Van der Spek served as a member of the House of Representatives until 1977, when the PSP won only a single seat in that year's general election. When Bram van der Lek, the PSP's sole representative, resigned from the House in 1978, Van der Spek succeeded him. From that point on, he served as the PSP's parliamentary leader. On 30 April 1980, he boycotted Queen Beatrix's coronation due to his republican views. In the 1981 Dutch general election, Van der Spek was the party's lead candidate, and the party won two seats. In the 1982 Dutch general election, he again served as lead candidate, with the PSP winning three seats.

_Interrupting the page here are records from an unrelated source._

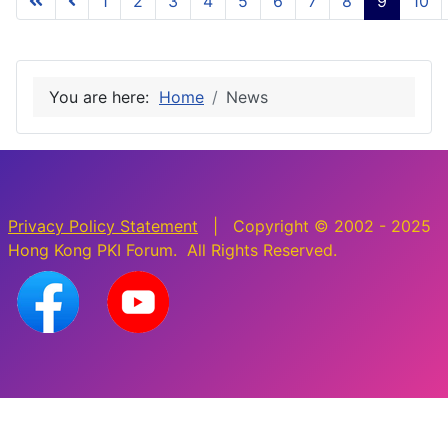
1
2
3
4
5
6
7
8
9
10
Page 9 of 10
You are here:
Home
News
Privacy Policy Statement
| Copyright © 2002 - 2025
Hong Kong PKI Forum. All Rights Reserved.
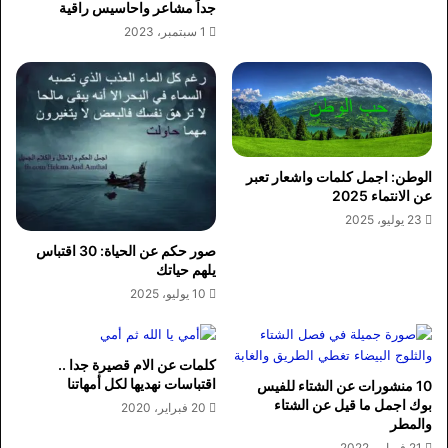
جداً مشاعر واحاسيس راقية
1 سبتمبر، 2023
الوطن: اجمل كلمات واشعار تعبر
عن الانتماء 2025
23 يوليو، 2025
صور حكم عن الحياة: 30 اقتباس
يلهم حياتك
10 يوليو، 2025
كلمات عن الام قصيرة جدا ..
اقتباسات نهديها لكل أمهاتنا
10 منشورات عن الشتاء للفيس
بوك اجمل ما قيل عن الشتاء
20 فبراير، 2020
والمطر
21 فبراير، 2022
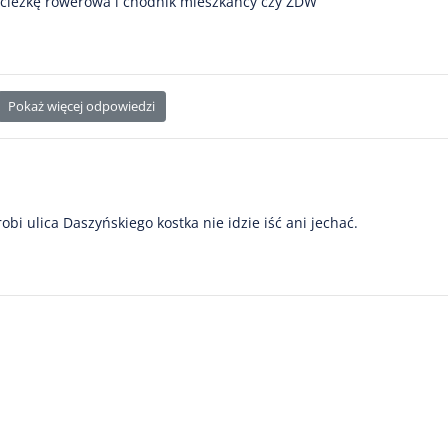
ścieżkę rowerowa i chodnik mieszkańcy czy ZDW
Pokaż więcej odpowiedzi
bi ulica Daszyńskiego kostka nie idzie iść ani jechać.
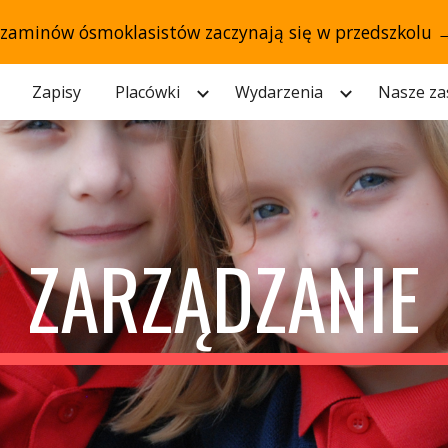
gzaminów ósmoklasistów zaczynają się w przedszkolu 
ip to main content
Skip to navigat
Zapisy
Placówki
Wydarzenia
Nasze za
ZARZĄDZANIE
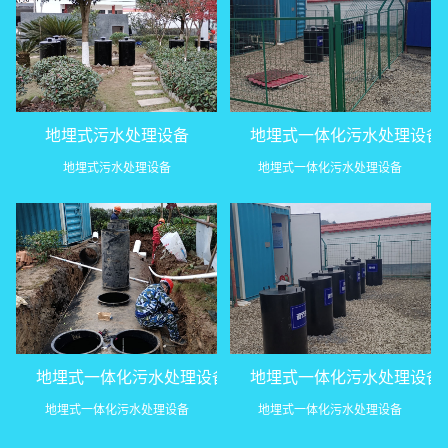
地埋式污水处理设备
地埋式一体化污水处理设备
地埋式污水处理设备
地埋式一体化污水处理设备
地埋式一体化污水处理设备
地埋式一体化污水处理设备
地埋式一体化污水处理设备
地埋式一体化污水处理设备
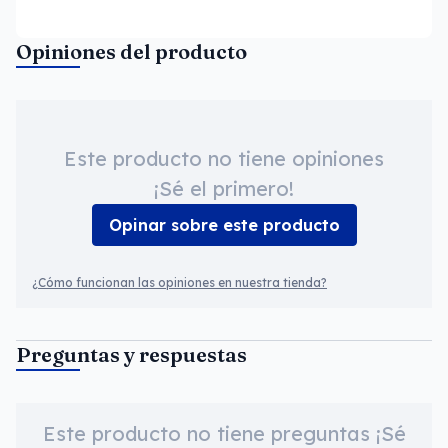
Opiniones del producto
Este producto no tiene opiniones
¡Sé el primero!
Opinar sobre este producto
¿Cómo funcionan las opiniones en nuestra tienda?
Preguntas y respuestas
Este producto no tiene preguntas ¡Sé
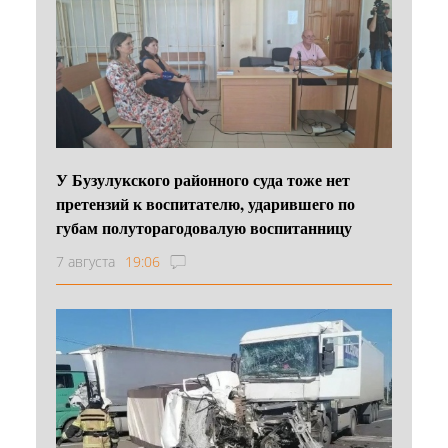
У Бузулукского районного суда тоже нет
претензий к воспитателю, ударившего по
губам полуторагодовалую воспитанницу
7 августа
19:06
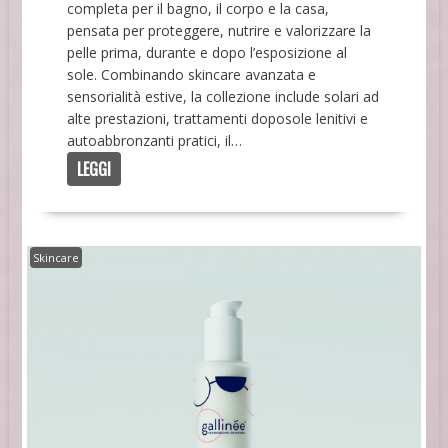
completa per il bagno, il corpo e la casa,
pensata per proteggere, nutrire e valorizzare la
pelle prima, durante e dopo l’esposizione al
sole. Combinando skincare avanzata e
sensorialità estive, la collezione include solari ad
alte prestazioni, trattamenti doposole lenitivi e
autoabbronzanti pratici, il…
LEGGI
Skincare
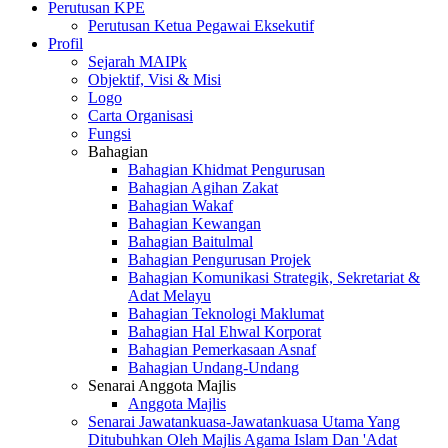
Perutusan KPE
Perutusan Ketua Pegawai Eksekutif
Profil
Sejarah MAIPk
Objektif, Visi & Misi
Logo
Carta Organisasi
Fungsi
Bahagian
Bahagian Khidmat Pengurusan
Bahagian Agihan Zakat
Bahagian Wakaf
Bahagian Kewangan
Bahagian Baitulmal
Bahagian Pengurusan Projek
Bahagian Komunikasi Strategik, Sekretariat &
Adat Melayu
Bahagian Teknologi Maklumat
Bahagian Hal Ehwal Korporat
Bahagian Pemerkasaan Asnaf
Bahagian Undang-Undang
Senarai Anggota Majlis
Anggota Majlis
Senarai Jawatankuasa-Jawatankuasa Utama Yang
Ditubuhkan Oleh Majlis Agama Islam Dan 'Adat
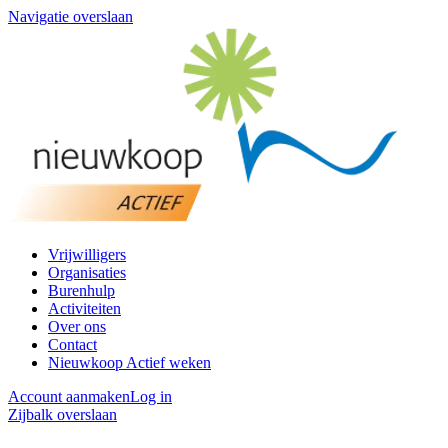
Navigatie overslaan
Vrijwilligers
Organisaties
Burenhulp
Activiteiten
Over ons
Contact
Nieuwkoop Actief weken
Account aanmaken
Log in
Zijbalk overslaan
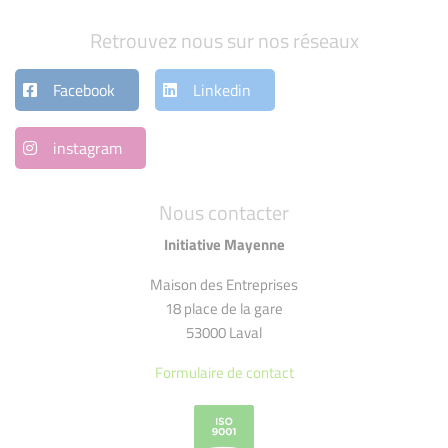
Retrouvez nous sur nos réseaux
Facebook
Linkedin
instagram
Nous contacter
Initiative Mayenne
Maison des Entreprises
18 place de la gare
53000 Laval
Formulaire de contact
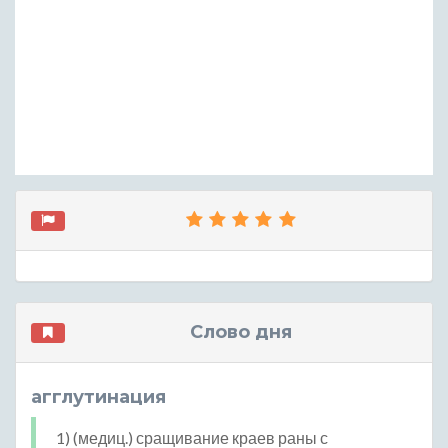
Слово дня
агглутинация
1) (медиц.) сращивание краев раны с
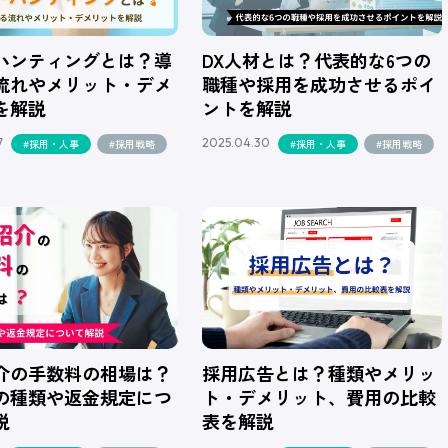
ハンティングとは？導
DX人材とは？代表的な6つの
流れやメリット・デメ
職種や採用を成功させるポイ
を解説
ントを解説
7
2025.04.30
#採用・人事
#採用戦略
#採用・人事
#採用戦略
介の手数料の相場は？
採用広告とは？種類やメリッ
の種類や返金規定につ
ト・デメリット、費用の比較
説
表を解説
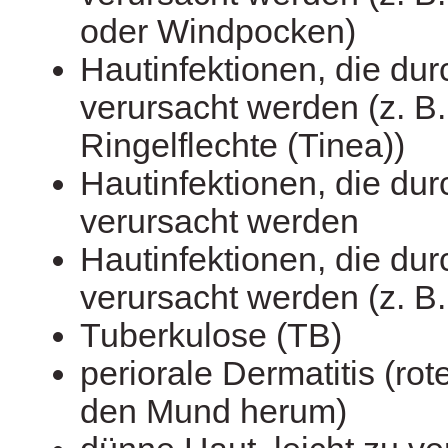
oder Windpocken)
Hautinfektionen, die dur
verursacht werden (z. B.
Ringelflechte (Tinea))
Hautinfektionen, die dur
verursacht werden
Hautinfektionen, die dur
verursacht werden (z. B.
Tuberkulose (TB)
periorale Dermatitis (ro
den Mund herum)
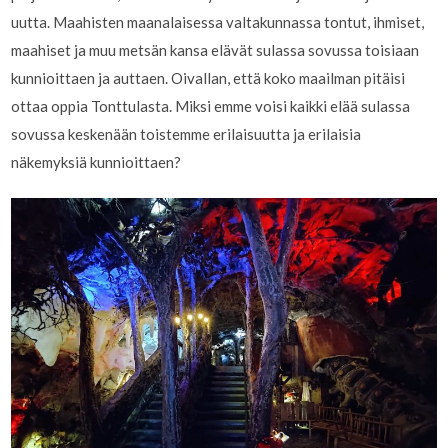
uutta. Maahisten maanalaisessa valtakunnassa tontut, ihmiset,
maahiset ja muu metsän kansa elävät sulassa sovussa toisiaan
kunnioittaen ja auttaen. Oivallan, että koko maailman pitäisi
ottaa oppia Tonttulasta. Miksi emme voisi kaikki elää sulassa
sovussa keskenään toistemme erilaisuutta ja erilaisia
näkemyksiä kunnioittaen?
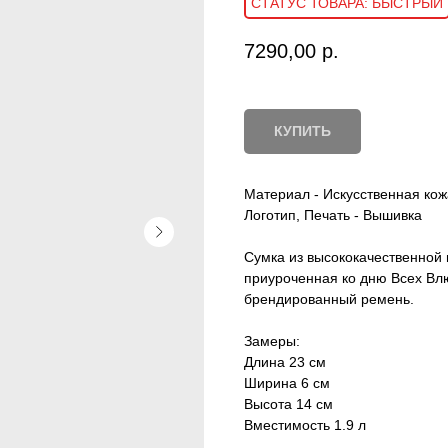
БЫСТРЫЙ
7290,00
р.
КУПИТЬ
Материал - Искусственная кож
Логотип, Печать - Вышивка
Cумка из высококачественной 
приуроченная ко дню Всех Вл
брендированный ремень.
Замеры:
Длина 23 см
Ширина 6 см
Высота 14 см
Вместимость 1.9 л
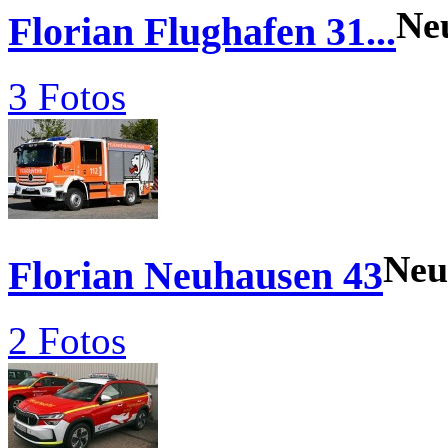
Ne
Florian Flughafen 31...
3 Fotos
Neu
Florian Neuhausen 43
2 Fotos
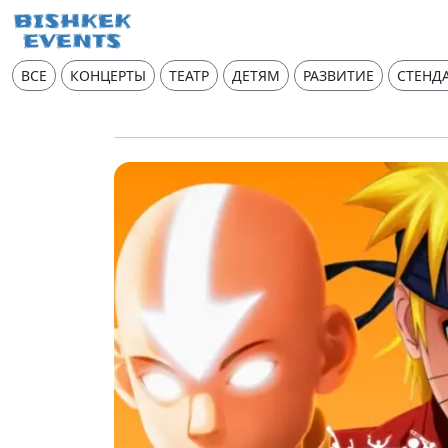
ВСЕ
КОНЦЕРТЫ
ТЕАТР
ДЕТЯМ
РАЗВИТИЕ
СТЕНД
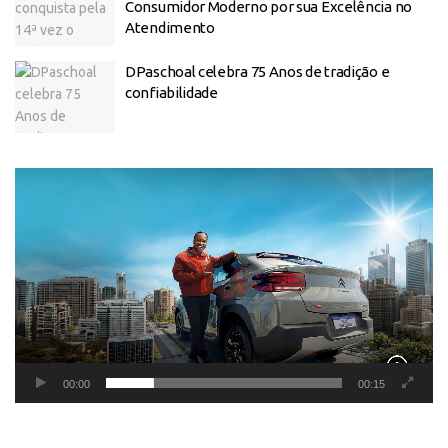
Consumidor Moderno por sua Excelência no
Atendimento
DPaschoal celebra 75 Anos de tradição e
confiabilidade
Tocador
de
vídeo
00:00
00:15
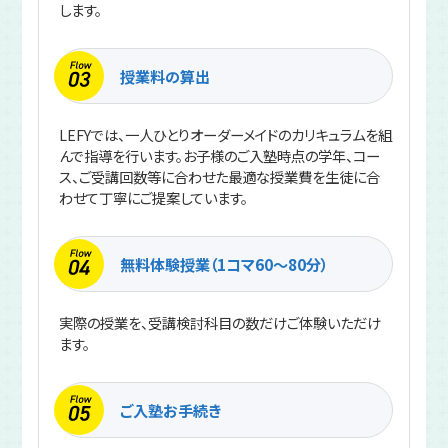
します。
授業料の算出
LEFYでは、一人ひとりオーダーメイドのカリキュラムを組
んで指導を行います。お子様のご入塾時点の学年、コー
ス、ご受講回数等に合わせた最適な授業費を生徒に合
わせて丁寧にご提案しています。
無料体験授業（1コマ60〜80分）
実際の授業を、受講検討科目の数だけご体験いただけ
ます。
ご入塾お手続き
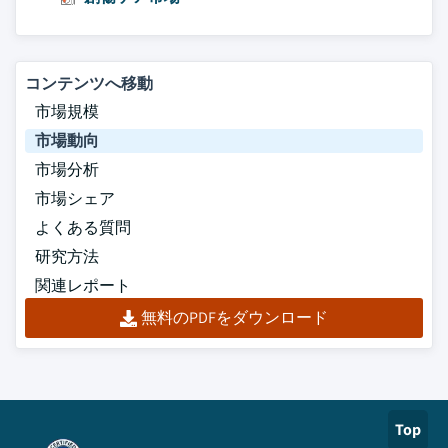
コンテンツへ移動
市場規模
市場動向
市場分析
市場シェア
よくある質問
研究方法
関連レポート
無料のPDFをダウンロード
Top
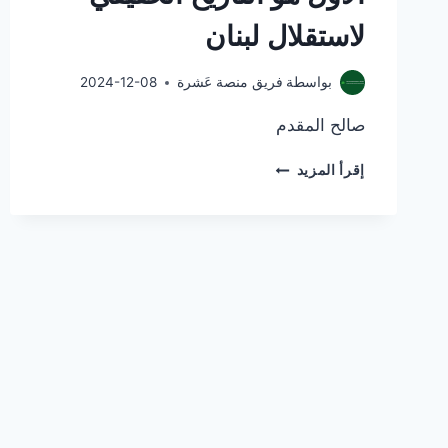
لاستقلال لبنان
بواسطة
فريق منصة عَشرة
2024-12-08
صالح المقدم
المقدم
إقرأ المزيد
لصوت
لبنان:
٨
كانون
الأول
هو
التاريخ
الحقيقي
لاستقلال
لبنان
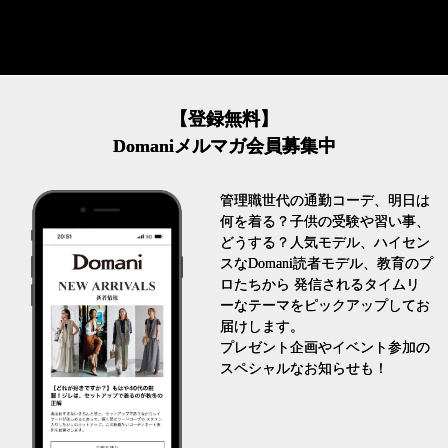
【登録無料】
Domaniメルマガ会員募集中
管理職世代の通勤コーデ、明日は
何を着る？子供の受験や習い事、
どうする？人気モデル、ハイセン
スなDomani読者モデル、教育のプ
ロたちから 発信されるタイムリ
ーなテーマをピックアップしてお
届けします。
プレゼント企画やイベント参加の
スペシャルなお知らせも！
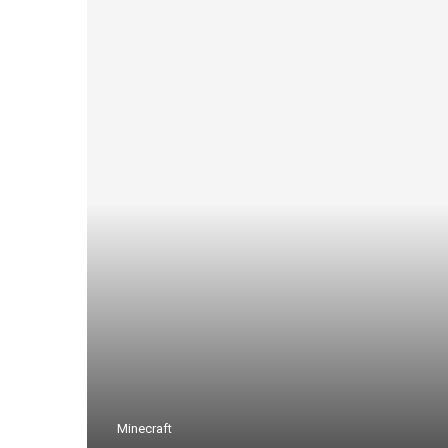
Minecraft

In December 1985, Van der Spek left the PSP after the party convention elected Andrée van Es as the PSP's party leader by a narrow majority. Behind Van Es's election lay a power struggle within the PSP between those who, like Van der Spek, advocated an independent course, and those who wanted to collaborate with other left-wing parties in a green-left bloc. With Van Es's election, the PSP opted for cooperation with the Political Party of Radicals (PPR) and the Communist Party of the Netherlands (CPN), which would ultimately lead to the formation of GroenLinks. Van der Spek formed a separate group in the House of Representatives and became the leader of the Party for Socialism and Disarmament (PSO), which ultimately succumbed to internal conflicts before the 1986 Dutch general election.

== Later life ==
In 1992, Van der Spek joined the PSP'92, a successor to the PSP, founded by PSP members who opposed the formation of GroenLinks, but which also failed to achieve electoral success. Van der Spek's later political activity was limited to occasionally attending the party's local chapter meetings.

In a 2003 interview, Van der Spek looked back on his political career and noted with sadness, that “a large part of that old PSP ideology would soon die along with him.” In GroenLinks' party leadership he saw nothing that resembled his own ideas, nor did he see a true socialist alternative in the Socialist Party.

Van der Spek died on 23 November 2017 in Amsterdam.